Task instructions >>
Extract the following rows word for word, taking everything from the line containing "Wählen, bereiten Sie" down to the line containing "Pressebereich", with both of those lines included.
BEGIN Data to use
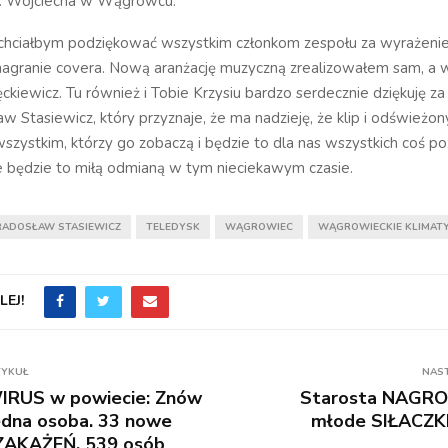
św. Wojciecha w Wągrowcu.
 chciałbym podziękować wszystkim członkom zespołu za wyrażeni
nagranie covera. Nową aranżację muzyczną zrealizowałem sam, a 
ckiewicz. Tu również i Tobie Krzysiu bardzo serdecznie dziękuję z
 Stasiewicz, który przyznaje, że ma nadzieję, że klip i odświeżo
szystkim, którzy go zobaczą i będzie to dla nas wszystkich coś p
e będzie to miłą odmianą w tym nieciekawym czasie.
RADOSŁAW STASIEWICZ
TELEDYSK
WĄGROWIEC
WĄGROWIECKIE KLIMAT
EJ!
TYKUŁ
NAS
RUS w powiecie: Znów
Starosta NAGRO
dna osoba. 33 nowe
młode SIŁACZKI
 ZAKAŻEŃ. 539 osób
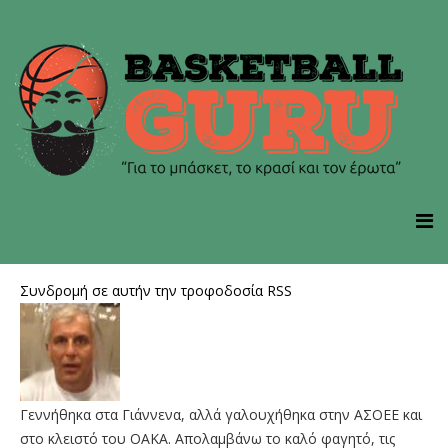
Συνδρομή σε αυτήν την τροφοδοσία RSS
Γεννήθηκα στα Γιάννενα, αλλά γαλουχήθηκα στην ΑΣΟΕΕ και
στο κλειστό του ΟΑΚΑ. Απολαμβάνω το καλό φαγητό, τις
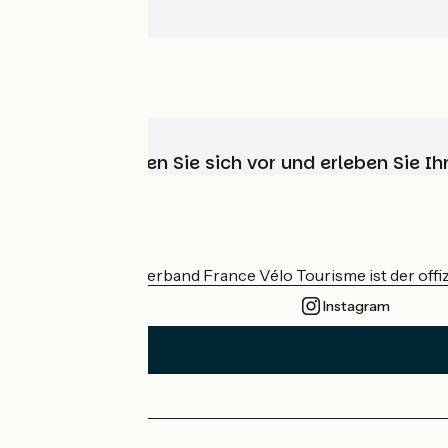
Wählen, bereiten Sie sich vor und erleben Sie 
Wer sind wir?
Der nationale Verband France Vélo Tourisme ist der offiz
Instagram
Pressebereich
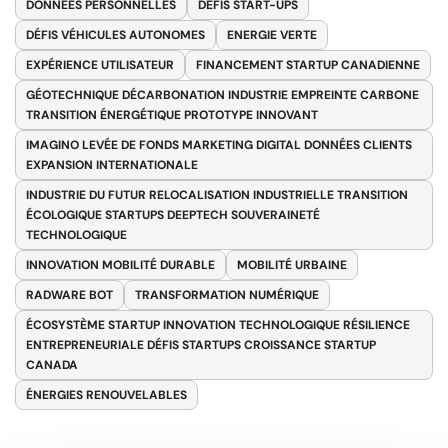
DONNÉES PERSONNELLES
DÉFIS START-UPS
DÉFIS VÉHICULES AUTONOMES
ENERGIE VERTE
EXPÉRIENCE UTILISATEUR
FINANCEMENT STARTUP CANADIENNE
GÉOTECHNIQUE DÉCARBONATION INDUSTRIE EMPREINTE CARBONE
TRANSITION ÉNERGÉTIQUE PROTOTYPE INNOVANT
IMAGINO LEVÉE DE FONDS MARKETING DIGITAL DONNÉES CLIENTS
EXPANSION INTERNATIONALE
INDUSTRIE DU FUTUR RELOCALISATION INDUSTRIELLE TRANSITION
ÉCOLOGIQUE STARTUPS DEEPTECH SOUVERAINETÉ
TECHNOLOGIQUE
INNOVATION MOBILITÉ DURABLE
MOBILITÉ URBAINE
RADWARE BOT
TRANSFORMATION NUMÉRIQUE
ÉCOSYSTÈME STARTUP INNOVATION TECHNOLOGIQUE RÉSILIENCE
ENTREPRENEURIALE DÉFIS STARTUPS CROISSANCE STARTUP
CANADA
ÉNERGIES RENOUVELABLES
END Data to use
Response below >>
Wählen, bereiten Sie sich vor und erleben Sie 
Wer sind wir?
Der nationale Verband France Vélo Tourisme ist der offiz
Instagram
Pressebereich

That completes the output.